Everyone is saying that e-shopping came of age this year. I have another theory: It’s that online shoppers finally turned 18 and got credit cards. My lay econometrics were borne out by the recent rumors that, after years of dominance, ”sex” has been replaced by ”MP3” as the most popular search topic on the Internet. As anyone who’s looked for downloadable music will tell you, it’s far easier to find an MP3 song by the Backstreet Boys than the Beach Boys.
That perceived shift from naughty to nice is significant for electronic commerce, because it shows that consumers have grown up and started taking the Web more seriously. Last year, e-purchases were mostly a novelty—hey, I just bought the Pam & Tommy Lee video off the Web! This year, people are paying for the same stuff they would at the local mall: music, books, clothing, Thumper Mini-Pro Massagers.
The Web, after all, offers a better selection than even the Mall of America; Yahoo! alone has more than 5,000 stores in its shopping area.
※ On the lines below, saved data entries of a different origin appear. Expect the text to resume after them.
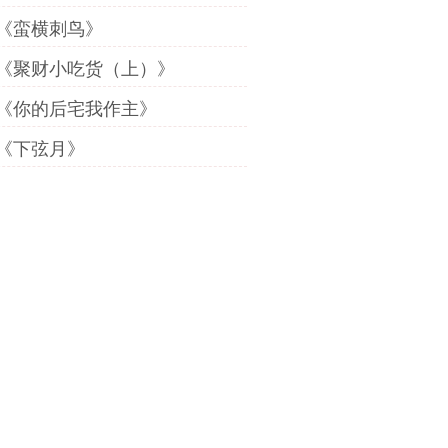
《蛮横刺鸟》
《聚财小吃货（上）》
《你的后宅我作主》
《下弦月》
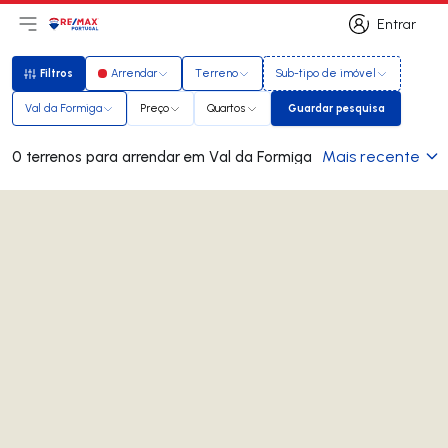
Entrar
Abri menu principal
Logo
Ir para página inicial
Entrar
Filtros
Arrendar
Terreno
Sub-tipo de imóvel
Filtros
Val da Formiga
Preço
Quartos
Guardar pesquisa
Guardar pesquisa
Mais recente
0 terrenos para arrendar em Val da Formiga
And like an over-friendly store clerk, e-tailers are engineering their shops to give constant advice, offer product information, and make recommendations that suit your every whim.
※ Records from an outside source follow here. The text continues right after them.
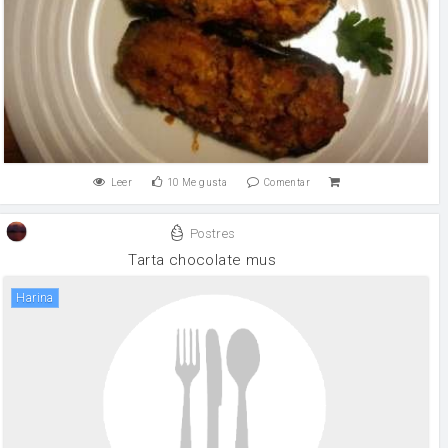
Leer
10
Me gusta
Comentar
Postres
Tarta chocolate mus
harina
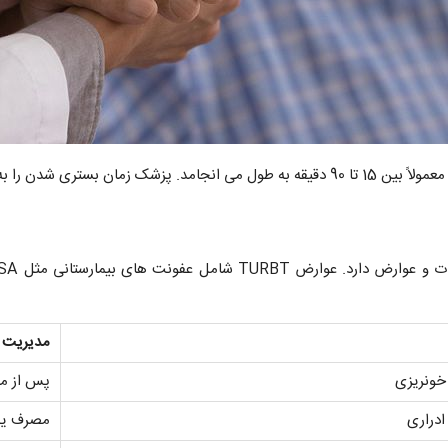
به اطلاع شما خواهد رساند.
مدیریت
ونریزی
پس از مد
دراری
مصرف یک 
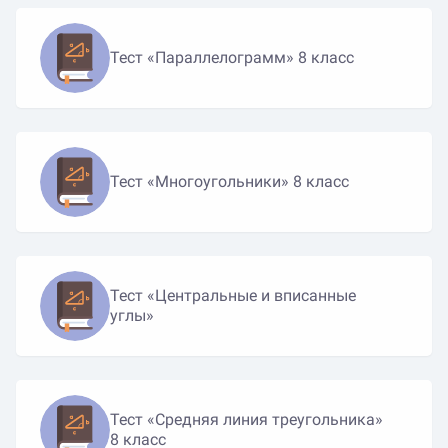
Тест «Параллелограмм» 8 класс
Тест «Многоугольники» 8 класс
Тест «Центральные и вписанные
углы»
Тест «Средняя линия треугольника»
8 класс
Another change: Internet shopping used to belong to an elite group of men who remembered their wedding anniversaries. But women led this year’s online-growth spurt: According to a CommerceNet and Nielsen Media Research study, between August ’98 and April ’99 the number of female e-shoppers grew 80 percent. When Oprah Winfrey’s new cable show starts a 12-part series on all things Internet in February, that number will probably grow exponentially.
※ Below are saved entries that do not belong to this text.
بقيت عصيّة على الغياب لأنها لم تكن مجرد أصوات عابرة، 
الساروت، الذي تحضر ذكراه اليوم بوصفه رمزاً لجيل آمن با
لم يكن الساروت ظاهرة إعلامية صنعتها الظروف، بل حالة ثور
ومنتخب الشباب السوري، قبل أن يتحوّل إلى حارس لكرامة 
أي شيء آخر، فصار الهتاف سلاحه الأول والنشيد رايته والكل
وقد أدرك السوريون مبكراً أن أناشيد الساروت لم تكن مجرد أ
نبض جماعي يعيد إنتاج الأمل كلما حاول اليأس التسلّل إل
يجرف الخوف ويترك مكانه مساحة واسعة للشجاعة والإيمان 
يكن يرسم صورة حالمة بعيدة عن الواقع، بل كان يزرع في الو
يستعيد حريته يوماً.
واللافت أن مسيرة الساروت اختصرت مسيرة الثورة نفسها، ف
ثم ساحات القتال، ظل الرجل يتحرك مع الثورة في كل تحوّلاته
Oprah’s just now cutting the online cloth, but Diane Edgerly has been buying clothes for her 11-year-old daughter at delias.com for over a year. Edgerly, who lives in New York City, discovered one of the biggest advantages to e-shopping a few months ago, when she forgot that her cousin and his wife have birthdays one day apart. Instead of schlepping all over town and waiting in line at the post office, she went home, picked out a present online, and had it wrapped and shipped overnight to Massachusetts.
Her gift was one of more than 161 million packages that Internet retailers will send out by year’s end, according to Forrester Research. Still, don’t let all that cardboard fool you: While Forrester predicts that Internet sales will reach $20.2 billion this year — more than double the figure for 1998 — they still make up less than 2 percent of all U.S. retail purchases, reports the Boston Consulting Group. One reason the market remains so small is that online customer service stinks, if it’s available at all. In fact, the only blemish on 1998’s holiday season was that Web retailers found it hard to keep up with demand. ”People wouldn’t get what they ordered, or they wouldn’t get it in time, or they wouldn’t get it at all,” recalls Michael Zeisser, a partner at the McKinsey & Co. consulting firm. Burned by the PR debacle, e-merchants spent 1999 improving their fulfillment departments, while such stand-alone ”customer service portals” as Feedback Direct (www.feedbackdirect.com) have been created to help solve purchasing issues.